Question

If the excess pressure inside a soap bubble is three times that of the other bubble, then the ratio of their volumes will be
A. $1:3$
B. $1:10$
C. $1:17$
D. $1:27$

Answer 1

Use the formula for excess pressure inside a soap bubble. This formula gives the relation between the excess pressure in the soap bubble, surface tension and radius of the soap bubble. Also, use the formula for volume of a spherical object. Determine the ratio of radii of the soap bubbles and then determine the ratio of volumes of the soap bubbles.

Formulae used:
The excess pressure $\Delta P$ inside a soap bubble is given by
$\Delta P = \dfrac{{4T}}{R}$ …… (1)
Here, $T$ is the surface tension on the soap bubble and $R$ is the radius of the soap bubble.
The volume $V$ of a spherical object is given by
$V = \dfrac{4}{3}\pi {R^3}$ …… (2)
Here, $R$ is the radius of the spherical object.

Complete step by step answer:
Let us consider that the excess pressure inside the first and second soap bubble is $\Delta {P_1}$ and $\Delta {P_2}$ respectively.
Let the radii and volumes of the first and second soap bubbles are ${V_1}$ and ${V_2}$ and ${V_1}$ and ${V_2}$ respectively.

We have given that the excess pressure inside the first soap bubble is three times the excess pressure in the second soap bubble.
$\Delta {P_1} = 3\Delta {P_2}$
The surface tension for both the soap bubbles is the same.
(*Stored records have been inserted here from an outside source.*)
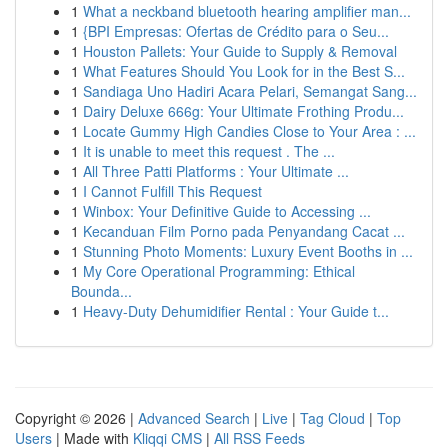
1
What a neckband bluetooth hearing amplifier man...
1
{BPI Empresas: Ofertas de Crédito para o Seu...
1
Houston Pallets: Your Guide to Supply & Removal
1
What Features Should You Look for in the Best S...
1
Sandiaga Uno Hadiri Acara Pelari, Semangat Sang...
1
Dairy Deluxe 666g: Your Ultimate Frothing Produ...
1
Locate Gummy High Candies Close to Your Area : ...
1
It is unable to meet this request . The ...
1
All Three Patti Platforms : Your Ultimate ...
1
I Cannot Fulfill This Request
1
Winbox: Your Definitive Guide to Accessing ...
1
Kecanduan Film Porno pada Penyandang Cacat ...
1
Stunning Photo Moments: Luxury Event Booths in ...
1
My Core Operational Programming: Ethical
Bounda...
1
Heavy-Duty Dehumidifier Rental : Your Guide t...
Copyright © 2026 |
Advanced Search
|
Live
|
Tag Cloud
|
Top
Users
| Made with
Kliqqi CMS
|
All RSS Feeds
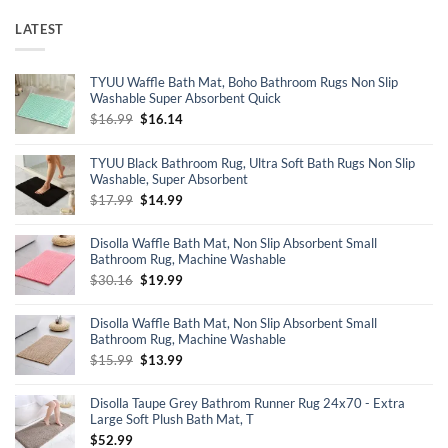
LATEST
TYUU Waffle Bath Mat, Boho Bathroom Rugs Non Slip
Washable Super Absorbent Quick
Original
Current
$
16.99
$
16.14
price
price
was:
is:
TYUU Black Bathroom Rug, Ultra Soft Bath Rugs Non Slip
$16.99.
$16.14.
Washable, Super Absorbent
Original
Current
$
17.99
$
14.99
price
price
was:
is:
Disolla Waffle Bath Mat, Non Slip Absorbent Small
$17.99.
$14.99.
Bathroom Rug, Machine Washable
Original
Current
$
30.16
$
19.99
price
price
was:
is:
Disolla Waffle Bath Mat, Non Slip Absorbent Small
$30.16.
$19.99.
Bathroom Rug, Machine Washable
Original
Current
$
15.99
$
13.99
price
price
was:
is:
Disolla Taupe Grey Bathrom Runner Rug 24x70 - Extra
$15.99.
$13.99.
Large Soft Plush Bath Mat, T
$
52.99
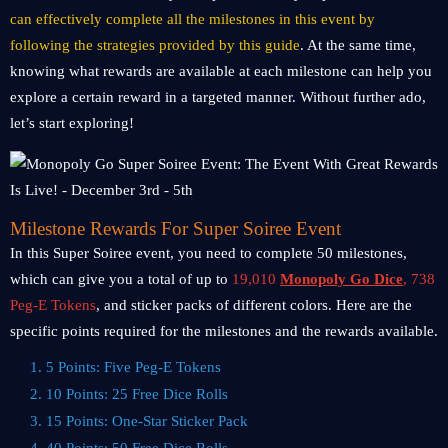
can effectively complete all the milestones in this event by
following the strategies provided by this guide
. At the same time,
knowing what rewards are available at each milestone can help you
explore a certain reward in a targeted manner. Without further ado,
let’s start exploring!
Milestone Rewards For Super Soiree Event
In this Super Soiree event, you need to complete 50 milestones,
which can give you a total of up to
19,010
Monopoly Go Dice
, 738
Peg-E Tokens
, and sticker packs of different colors. Here are the
specific points required for the milestones and the rewards available.
1. 5 Points: Five Peg-E Tokens
2. 10 Points: 25 Free Dice Rolls
3. 15 Points: One-Star Sticker Pack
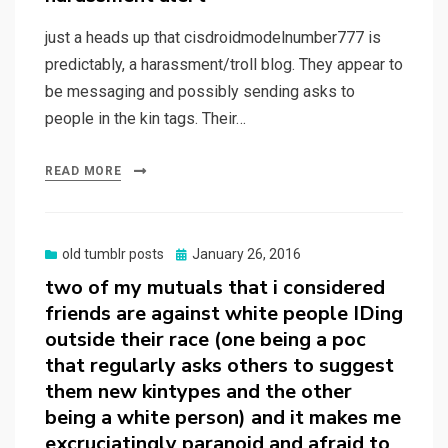
just a heads up that cisdroidmodelnumber777 is
predictably, a harassment/troll blog. They appear to
be messaging and possibly sending asks to
people in the kin tags. Their…
READ MORE
Posted
old tumblr posts
January 26, 2016
on
two of my mutuals that i considered
friends are against white people IDing
outside their race (one being a poc
that regularly asks others to suggest
them new kintypes and the other
being a white person) and it makes me
excruciatingly paranoid and afraid to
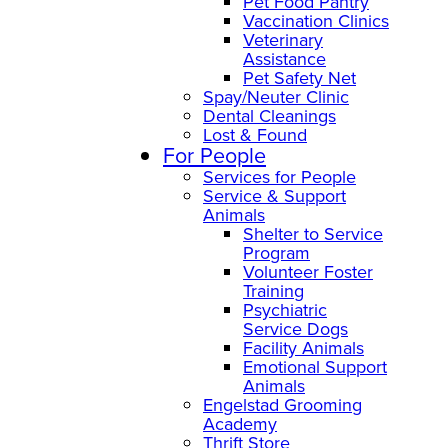
Pet Food Pantry
Vaccination Clinics
Veterinary
Assistance
Pet Safety Net
Spay/Neuter Clinic
Dental Cleanings
Lost & Found
For People
Services for People
Service & Support
Animals
Shelter to Service
Program
Volunteer Foster
Training
Psychiatric
Service Dogs
Facility Animals
Emotional Support
Animals
Engelstad Grooming
Academy
Thrift Store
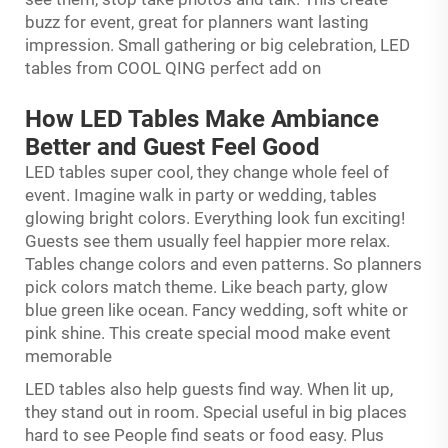
buzz for event, great for planners want lasting
impression. Small gathering or big celebration, LED
tables from COOL QING perfect add on
How LED Tables Make Ambiance
Better and Guest Feel Good
LED tables super cool, they change whole feel of
event. Imagine walk in party or wedding, tables
glowing bright colors. Everything look fun exciting!
Guests see them usually feel happier more relax.
Tables change colors and even patterns. So planners
pick colors match theme. Like beach party, glow
blue green like ocean. Fancy wedding, soft white or
pink shine. This create special mood make event
memorable
LED tables also help guests find way. When lit up,
they stand out in room. Special useful in big places
hard to see People find seats or food easy. Plus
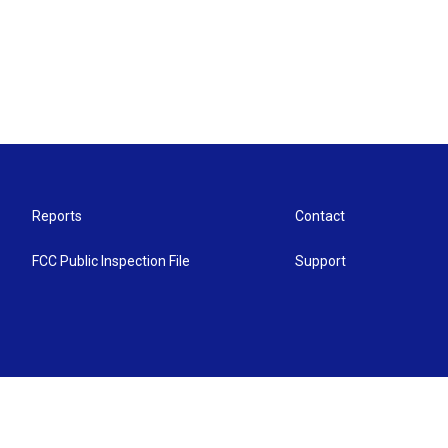
Reports
Contact
FCC Public Inspection File
Support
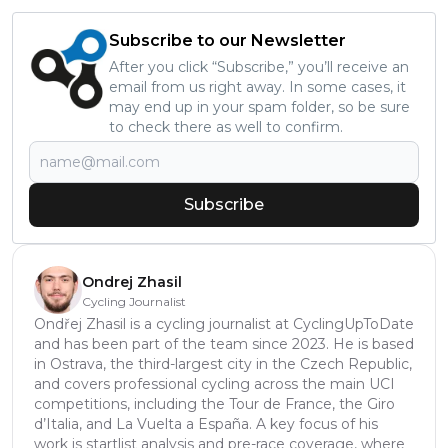
Subscribe to our Newsletter
After you click “Subscribe,” you’ll receive an
email from us right away. In some cases, it
may end up in your spam folder, so be sure
to check there as well to confirm.
Subscribe
Ondrej Zhasil
Cycling Journalist
Ondřej Zhasil is a cycling journalist at CyclingUpToDate
and has been part of the team since 2023. He is based
in Ostrava, the third-largest city in the Czech Republic,
and covers professional cycling across the main UCI
competitions, including the Tour de France, the Giro
d’Italia, and La Vuelta a España. A key focus of his
work is startlist analysis and pre-race coverage, where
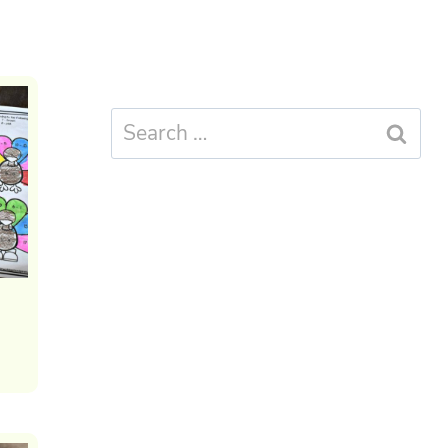
Search
for:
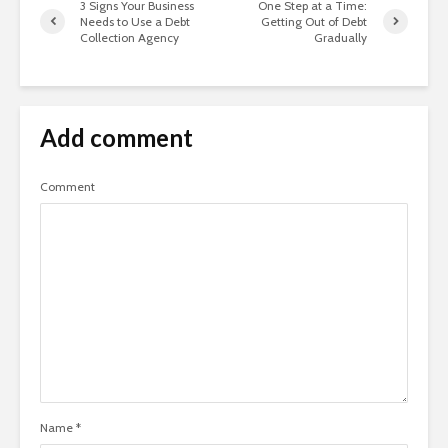
3 Signs Your Business
One Step at a Time:
Needs to Use a Debt
Getting Out of Debt
Collection Agency
Gradually
Add comment
Comment
Name
*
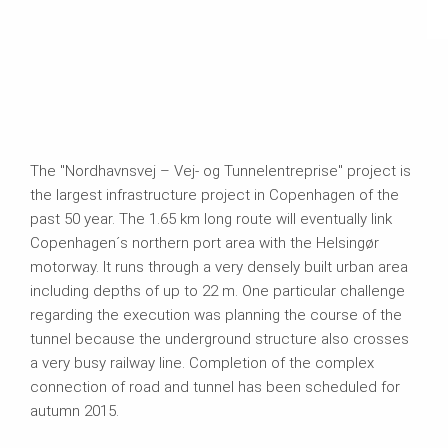
The "Nordhavnsvej – Vej- og Tunnelentreprise" project is
the largest infrastructure project in Copenhagen of the
past 50 year. The 1.65 km long route will eventually link
Copenhagen´s northern port area with the Helsingør
motorway. It runs through a very densely built urban area
including depths of up to 22 m. One particular challenge
regarding the execution was planning the course of the
tunnel because the underground structure also crosses
a very busy railway line. Completion of the complex
connection of road and tunnel has been scheduled for
autumn 2015.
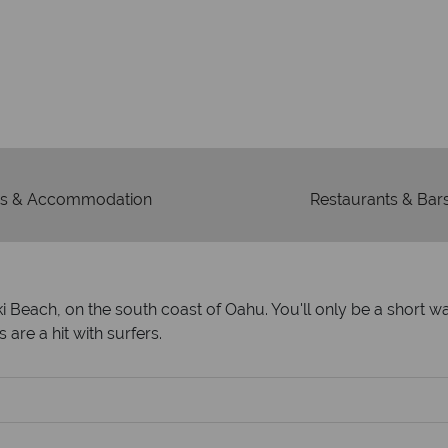
Our awards reflect our dedica
mad
s & Accommodation
Restaurants & Bar
kiki Beach, on the south coast of Oahu. You'll only be a short 
 are a hit with surfers.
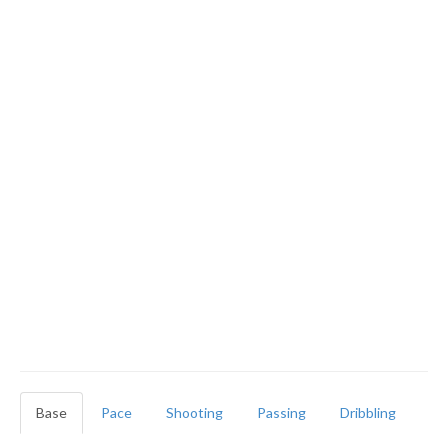
Base
Pace
Shooting
Passing
Dribbling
From equation (1), we can conclude that the excess pressure inside the soap bubble is inversely proportional to radius of the bubble.
$\Delta P \propto \dfrac{1}{R}$
Rewrite the above relation for two soap bubbles.
$\dfrac{{\Delta {P_1}}}{{\Delta {P_2}}} = \dfrac{{{R_2}}}{{{R_1}}}$
Substitute $3\Delta {P_2}$ for $\Delta {P_1}$ in the above equation.
$\dfrac{{3\Delta {P_2}}}{{\Delta {P_2}}} = \dfrac{{{R_2}}}{{{R_1}}}$
$\Rightarrow 3 = \dfrac{{{R_2}}}{{{R_1}}}$
$\Rightarrow \dfrac{{{R_1}}}{{{R_2}}} = \dfrac{1}{3}$
The soap bubbles are spherical in shape.

Now from equation (2), we can conclude that the volume of the spherical soap bubble is directly proportional to the cube of radius of the soap bubble.
$V \propto {R^3}$
Rewrite the above relation for two soap bubbles.
$\dfrac{{{V_1}}}{{{V_2}}} = \dfrac{{R_1^3}}{{R_2^3}}$
$\Rightarrow \dfrac{{{V_1}}}{{{V_2}}} = {\left( {\dfrac{{{R_1}}}{{{R_2}}}} \right)^3}$
Substitute $\dfrac{1}{3}$ for $\dfrac{{{R_1}}}{{{R_2}}}$ in the above equation.
$\Rightarrow \dfrac{{{V_1}}}{{{V_2}}} = {\left( {\dfrac{1}{3}} \right)^3}$
$\therefore \dfrac{{{V_1}}}{{{V_2}}} = \dfrac{1}{{27}}$
Therefore, the ratio of volumes of the soap bubbles is 1:27.

Hence, the correct option is D.

Note: The students may think that how we can take the shape of soap bubble spherical and use formula for volume of sphere if its shape is not mentioned in the question. But the surface tension and excess pressure acting on the soap bubble balances such that the shape of the soap bubble in steady state is always spherical.